- [What the task asks] Gather each line of the entries below that includes "دانش".

══ Dataset records

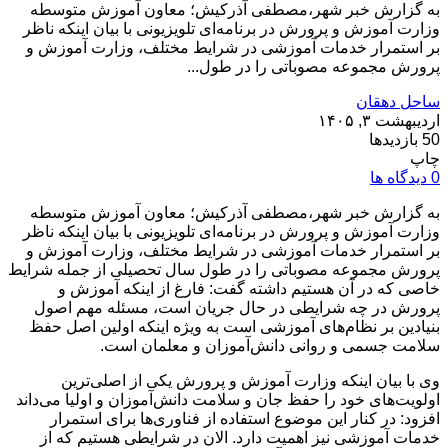
به گزارش خبر شهر،مصطفی آذرکیش؛ معاون آموزش متوسطه
وزارت آموزش و پرورش در برنامه‌ای تلویزیونی با بیان اینکه ناظر
بر استمرار خدمات آموزشی در شرایط مختلف، وزارت آموزش و
پرورش مجموعه مصوباتی را در طول...
ساحل دهقان
اردیبهشت ۳, ۱۴۰۵
50 بازدیدها
چاپ
0 دیدگاه ها
به گزارش خبر شهر،مصطفی آذرکیش؛ معاون آموزش متوسطه
وزارت آموزش و پرورش در برنامه‌ای تلویزیونی با بیان اینکه ناظر
بر استمرار خدمات آموزشی در شرایط مختلف، وزارت آموزش و
پرورش مجموعه مصوباتی را در طول سال تحصیلی از جمله شرایط
خاصی که در آن هستیم داشته گفت: فارغ از اینکه آموزش و
پرورش در چه شرایطی در حال جریان است، مسئله مهم اصول
بنیادین بر نظام‌های آموزشی است به ویژه اینکه اولین اصل حفظ
سلامت جسمی و روانی دانش‌آموزان و معلمان است.
وی با بیان اینکه وزارت آموزش و پرورش یکی از اصلی‌ترین
اولویت‌های خود را حفظ جان و سلامت دانش‌آموزان و اولیا می‌داند
افزود: در کنار این موضوع استفاده از فناوری‌ها برای استمرار
خدمات آموزشی نیز اهمیت دارد. الان در شرایطی هستیم که از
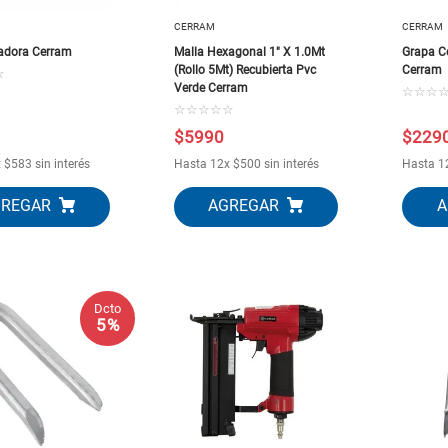
CERRAM
CERRAM
zadora Cerram
Malla Hexagonal 1" X 1.0Mt
Grapa Co
(Rollo 5Mt) Recubierta Pvc
Cerram
☆
Verde Cerram
☆
☆
☆
☆
☆
☆
☆
☆
$
5990
$
229
x
$
583
sin interés
Hasta
12
x
$
500
sin interés
Hasta
1
Dcto
5 %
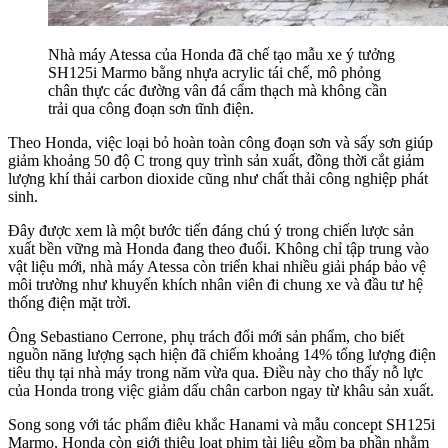
Nhà máy Atessa của Honda đã chế tạo mẫu xe ý tưởng
SH125i Marmo bằng nhựa acrylic tái chế, mô phỏng
chân thực các đường vân đá cẩm thạch mà không cần
trải qua công đoạn sơn tĩnh điện.
Theo Honda, việc loại bỏ hoàn toàn công đoạn sơn và sấy sơn giúp
giảm khoảng 50 độ C trong quy trình sản xuất, đồng thời cắt giảm
lượng khí thải carbon dioxide cũng như chất thải công nghiệp phát
sinh.
Đây được xem là một bước tiến đáng chú ý trong chiến lược sản
xuất bền vững mà Honda đang theo đuổi. Không chỉ tập trung vào
vật liệu mới, nhà máy Atessa còn triển khai nhiều giải pháp bảo vệ
môi trường như khuyến khích nhân viên đi chung xe và đầu tư hệ
thống điện mặt trời.
Ông Sebastiano Cerrone, phụ trách đổi mới sản phẩm, cho biết
nguồn năng lượng sạch hiện đã chiếm khoảng 14% tổng lượng điện
tiêu thụ tại nhà máy trong năm vừa qua. Điều này cho thấy nỗ lực
của Honda trong việc giảm dấu chân carbon ngay từ khâu sản xuất.
Song song với tác phẩm điêu khắc Hanami và mẫu concept SH125i
Marmo, Honda còn giới thiệu loạt phim tài liệu gồm ba phần nhằm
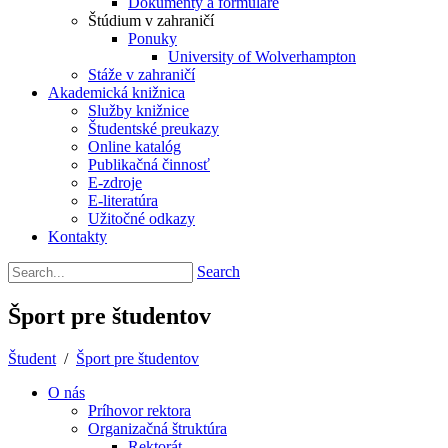
Dokumenty a formuláre
Štúdium v zahraničí
Ponuky
University of Wolverhampton
Stáže v zahraničí
Akademická knižnica
Služby knižnice
Študentské preukazy
Online katalóg
Publikačná činnosť
E-zdroje
E-literatúra
Užitočné odkazy
Kontakty
Search
Šport pre študentov
Študent
/
Šport pre študentov
O nás
Príhovor rektora
Organizačná štruktúra
Rektorát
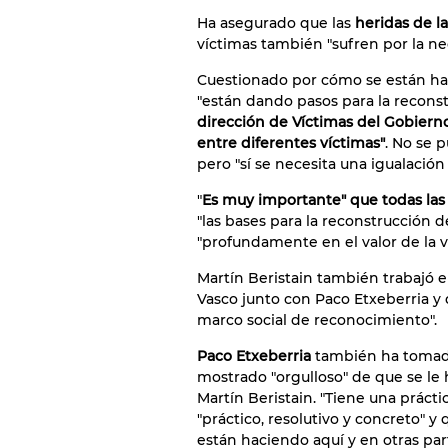
Ha asegurado que las
heridas de la
víctimas también "sufren por la neg
Cuestionado por cómo se están hac
"están dando pasos para la reconstr
dirección de Víctimas del Gobiern
entre diferentes víctimas"
. No se 
pero "sí se necesita una igualación
"
Es muy importante" que todas las
"las bases para la reconstrucción d
"profundamente en el valor de la v
Martín Beristain también trabajó e
Vasco junto con Paco Etxeberria y 
marco social de reconocimiento".
Paco Etxeberria
también ha tomado 
mostrado "orgulloso" de que se le
Martín Beristain. "Tiene una práct
"práctico, resolutivo y concreto" y
están haciendo aquí y en otras par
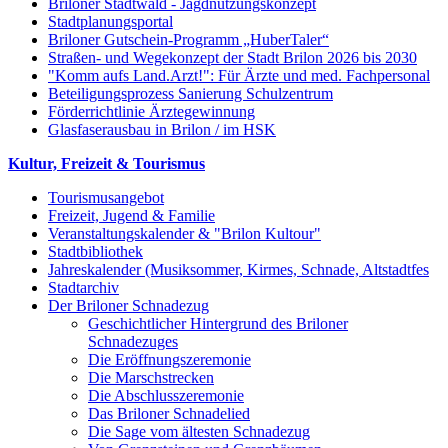
Briloner Stadtwald - Jagdnutzungskonzept
Stadtplanungsportal
Briloner Gutschein-Programm „HuberTaler“
Straßen- und Wegekonzept der Stadt Brilon 2026 bis 2030
"Komm aufs Land.Arzt!": Für Ärzte und med. Fachpersonal
Beteiligungsprozess Sanierung Schulzentrum
Förderrichtlinie Ärztegewinnung
Glasfaserausbau in Brilon / im HSK
Kultur, Freizeit & Tourismus
Tourismusangebot
Freizeit, Jugend & Familie
Veranstaltungskalender & "Brilon Kultour"
Stadtbibliothek
Jahreskalender (Musiksommer, Kirmes, Schnade, Altstadtfes
Stadtarchiv
Der Briloner Schnadezug
Geschichtlicher Hintergrund des Briloner
Schnadezuges
Die Eröffnungszeremonie
Die Marschstrecken
Die Abschlusszeremonie
Das Briloner Schnadelied
Die Sage vom ältesten Schnadezug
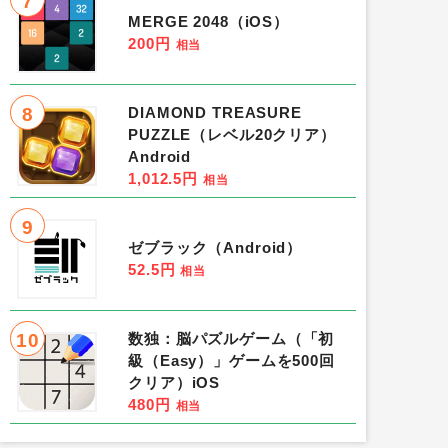
7
MERGE 2048（iOS）
200円
相当
8
DIAMOND TREASURE
PUZZLE（レベル20クリア）
Android
1,012.5円
相当
9
ゼブラック（Android）
52.5円
相当
10
数独：脳パズルゲーム（「初
級（Easy）」ゲームを500回
クリア）iOS
480円
相当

════

- [Answer for the task]
سلامت جسمی و روانی دانش‌آموزان و معلمان است.
اولویت‌های خود را حفظ جان و سلامت دانش‌آموزان و اولیا می‌داند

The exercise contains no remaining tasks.